▶ Instrucción A: Según el fragmento sobre el inteligible metafísico, ¿qué es lo primero que se conoce y aquello en lo que el entendimiento resuelve todo objeto de pensamiento?
▶ Instrucción B: Retoma el fragmento sobre el inteligible metafísico y prosíguelo a partir de su última oración.

▶ Fragmento de página:
━━━━━━━━━━━━━━━━━━━━━━━━━━━━━━

Mas hay un tercer plano de inteligibilidad que nos hace pasar más allá del mundo sensible sin renunciar al orden de la existencia y que nos introduce así en lo que es más real que lo real sensible, o en lo que funda la realidad misma de éste. Es, a continuación inmediata del plano de lo real sensible, el de lo transensible o de lo metafísico.







El Inteligible Metafísico

Cuando las cosas llegan a ser objeto de nuestro conocimiento no nos entregan su naturaleza determinada, específica o genérica, ya en sí misma, ya en un sucedaneo emperiológico. Antes de saber que Pedro es un hombre, ya lo he percibido como alguna cosa, como un ser. Y este objeto inteligible “ser” no es privilegio de una de esas clases de cosas que el lógico llama especie, género o categoría. Es universalmente comunicable; doy con él en todas partes: en todas partes el mismo y en todas distinto; no puedo pensar nada sin tenerlo presente ante mi espíritu, pues el impregna todas las cosas.

A esto los escolásticos llamaban un objeto de pensamiento trascendental. Santo Tomás ha descrito brevemente en el primer artículo del tratado de De Veritate el doble movimiento de reabsorción y de transgresión propia del ser como objeto de concepto, que se opone tanto a un monismo puro, como el de Hegel, cuanto a un puro pluralismo, como el de Descartes: porque el ser es un objeto de concepto primordial y común (difiere en esto de las naturalezas simples cartesianas) que (a diferencia de la idea hipostasiada de Hegel) es en sí mismo y desde el principio esencialmente diverso en los diversos sujetos en los que el espíritu lo encuentra. Lo primero que se conoce y en aquello en lo que se resuelve para el entendimiento todo objeto de pensamiento, es el ser.

Pero nada puede agregársele extrínsecamente para diferenciarlo; todo lo que lo diferencia mana de su propio seno, como uno de sus modos, presentado al espíritu como otro concepto: unas veces un modo especial de ser opuesto a otro modo de ser; un modo de ser que un sujeto tiene y otro no, y por donde se manifiesta la infinita multiplicidad de las esencias que dividen al ser (así, en el movimiento de nuestro pensamiento, el objeto de concepto “ser” absorbe en sí los géneros y las especies ); otras veces un modo coextensivo al ser, que posee todo sujeto que tiene el ser, y que constituye, por consiguiente , un objeto de pensamiento trascendental como él; y así tenemos las funciones del ser como tal, passiones entis, [ “las pasiones del ser” ], (así el ser se desborda a sí mismo en los trascendentales). Entre estos trascendentales se destaca una verdadera trinidad: el ser en sí mismo; luego con relación al espíritu, el cual es el único que puede enfrentar al ser con la misma amplitud: lo verdadero (ontológico), es decir, el ser como expresión de un pensamiento del cual dimana, y como inteligible en sí mismo precisamente en cuanto es; y el bien (metafísico), es decir, el ser como término en el cual puede complacerse el amor, y como apto para encender el deseo por lo mismo que es.

━━━━━━━━━━━━━━━━━━━━━━━━━━━━━━

▶ Datos proporcionados:

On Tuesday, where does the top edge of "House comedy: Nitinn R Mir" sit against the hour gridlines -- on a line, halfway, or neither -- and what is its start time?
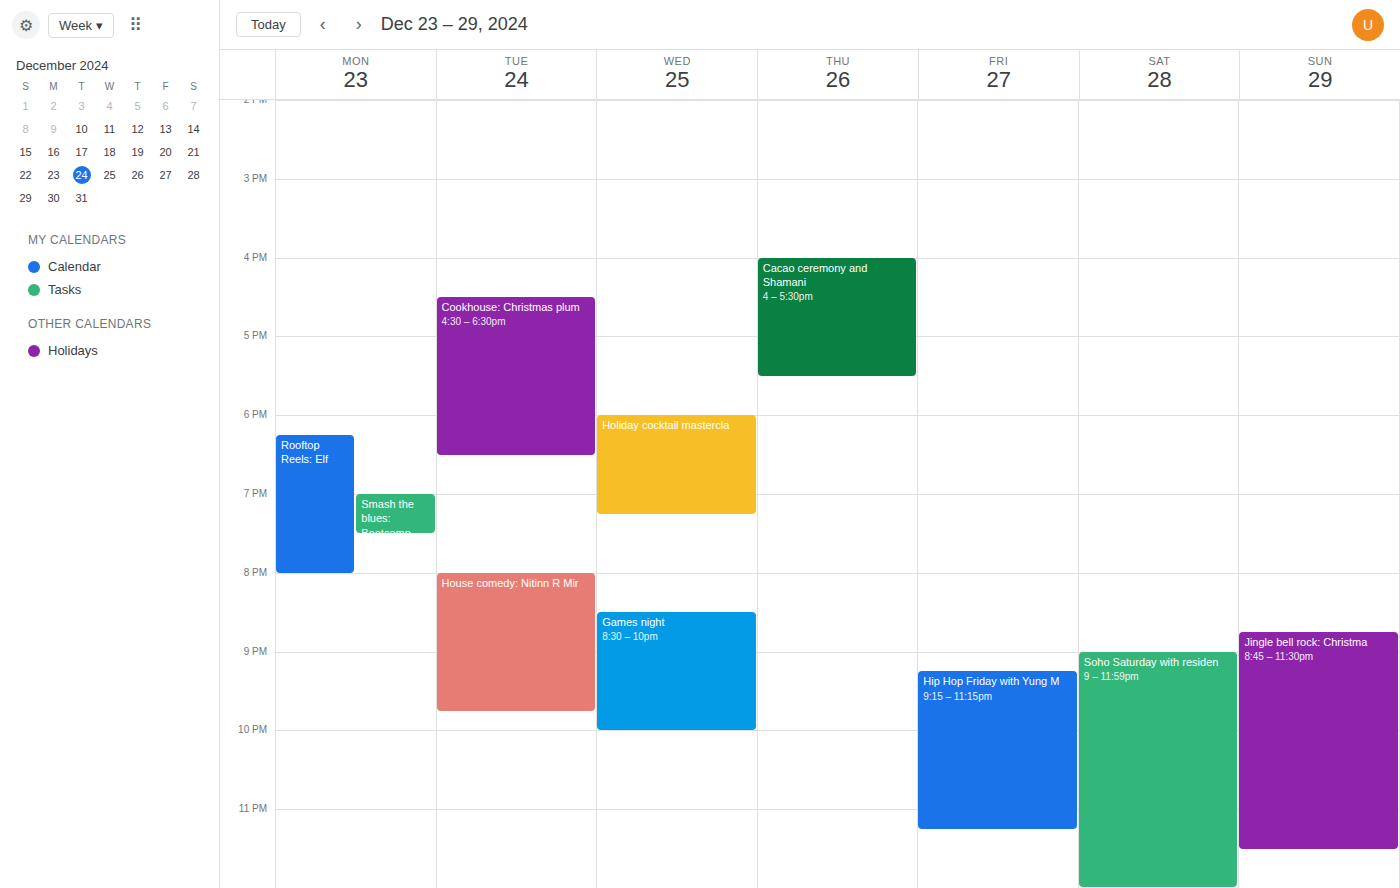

━━━━━━━━━━━━━━━━━━━━━━━━━━━━━━

▶ Respuesta escrita A: El ser.

▶ Respuesta escrita B:
De donde vemos a la vez el valor y la imperfección de nuestro conocimiento y ante todo de la idea misma de ser, en relación a lo que es: la primera “formalidad” inteligible por donde lo que es se convierte para nosotros en objeto, y que es percibida en el concepto del ser, impregna todo lo real, es capaz de todo lo que es. Y sin embargo se la percibe en el concepto del ser como distinto ya ( con una distinción de razón) de las formalidades transcendentales ( afectadas por las ideas de unidad, verdad, bien, etc.) que se identifican en ellas con lo que es. Aristóteles comparaba las esencias específicas a los números enteros; así como al agregarse una unidad queda constituído otro número, toda diferencia específica constituye una nueva esencia. Podríamos comparar los trascendentales a conjuntos transfinitos de idéntica potencia. El conjunto transfinito de números pares tiene idéntica potencia que el conjunto transfinito de números enteros; el ser, o lo verdadero, o el bien, tiene cada uno por sí solo tal amplitud como los tres reunidos.

Por la percepción de la naturaleza genérica o específica la inteligencia aprehende ya en un individuo algo más que a él mismo; se posesiona de un objeto de concepto universal, comunicable a todos los individuos de idéntica especie o del mismo género, y que se llama unívoco, puesto que, presentado al espíritu por una pluralidad de sujetos transobjetivos y restituído a éstos en juicios, es pura y simplemento uno y el mismo en el espíritu. Es un unum in multis, [ “uno en muchos” ], un invariante sin multiplicidad actual realizado en muchos y que, por esto mismo, establece entre ellos una comunidad de esencia. Pero por la percepción de los transcendentales nosotros aprehendemos en una naturaleza algo más que a ella misma, adquirimos un objeto de concepto no sólo transindividual, sino también transespecífico, transgenérico, transcategórico, como si al separar un poco de hierba hiciéramos salir de ella un pájaro más grande que el mundo.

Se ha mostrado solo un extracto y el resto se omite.